PostgreSQL – Fetch Partitions Where Values Are Present

partitioningpostgresql

I have table partitioned by range of dates (monthly).

Having a list of dates, I want to select all the partitions, where values from the list of dates are present. That is to avoid scanning the partitions.

What would be the query to do that?

Say, I have:

partitions: calendars_y2021_m01, calendars_y2021_m02, calendars_y2021_m03
list of dates: 2021-01-01, 2021-02-01, 2021-02-02

I want to:

select partitions from calendars
where dates in (2021-01-01, 2021-02-01, 2021-02-02)

That should give me all the rows from partitions: calendars_y2021_m01, calendars_y2021_m02

The only solution I got myself is to identify the target partitions and fetch them one-by-one with python loop, but that is slow.
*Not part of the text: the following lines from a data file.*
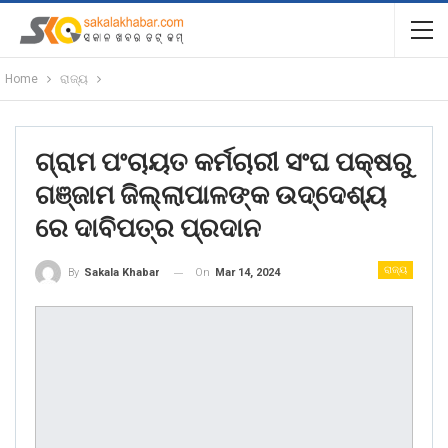
Home
ରାଜ୍ୟ
ଗ୍ରାମ ପଂଚାୟତ କର୍ମଚାରୀ ସଂଘ ପକ୍ଷରୁ
ଗଞ୍ଜାମ ଜିଲ୍ଲାପାଳଙ୍କ ଉଦ୍ଦେଶ୍ୟ
ରେ ଦାବିପତ୍ର ପ୍ରଦାନ
ରାଜ୍ୟ
On
Mar 14, 2024
By
Sakala Khabar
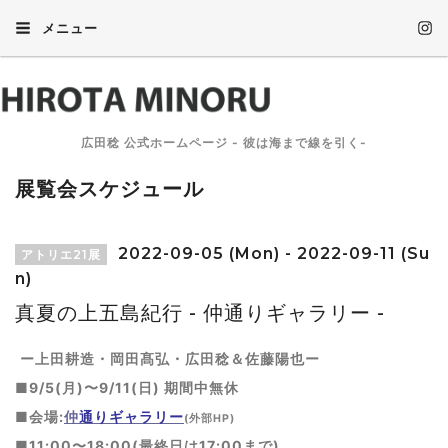
メニュー
広田稔 公式ホームページ - 彼は海まで線を引く-
展覧会スケジュール
2022-09-05 (Mon) - 2022-09-11 (Su
アトリエ21展
n)
真夏の上五島紀行 - 仲通りギャラリー -
ー上田耕造・岡田髙弘・広田稔＆佐藤陽也ー
■9/5(月)〜9/11(日) 期間中無休
■会場:
仲
通りギャラリー
(外部HP)
■11:00〜18:00(最終日は17:00まで)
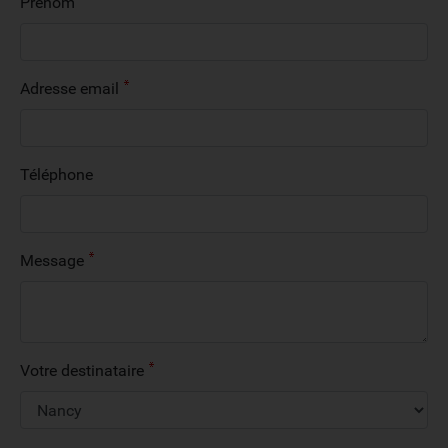
Prénom
Adresse email
Téléphone
Message
Votre destinataire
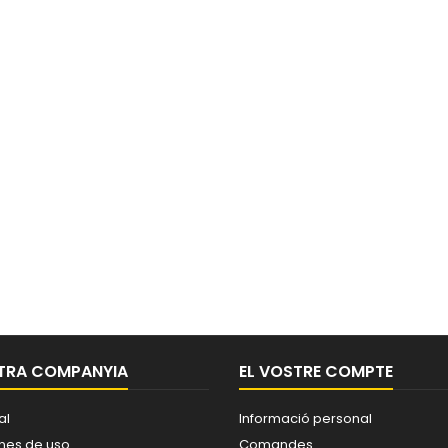
TRA COMPANYIA
EL VOSTRE COMPTE
al
Informació personal
nes de uso
Comandes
I am using RANGE partitioning. Selecting from calendars will scan the partitions for the specific dates. I just want to get all the data from the selected partitions into memory to avoid that.

If I select * from calendars where dates in (list of dates) PostgreSQL will first (1) define target partitions, then (2) SeqScan the partitions for the values in list of dates. I want to skip the second operation and get the entire partitions.

Once I have the partitions, I will process them in memory with python pandas. That is way faster, then seq scan. Also, I am just biased towards pythonic tools.

Best Answer

SELECT DISTINCT
       format(
          'calendars_y%s_m%s',
          lpad(CAST(extract (year FROM q) AS text), 4, '0'),
          lpad(CAST(extract (month FROM q) AS text), 2, '0'))
FROM (VALUES (DATE '2021-01-01'),
             (DATE '2021-02-01'),
             (DATE '2021-02-02')) AS q(q);

       format        
---------------------
 calendars_y2021_m01
 calendars_y2021_m02
(2 rows)

But I seriously doubt that it is a good idea to do that on foot. You will be better off letting the PostgreSQL optimizer figure out which partitions to scan.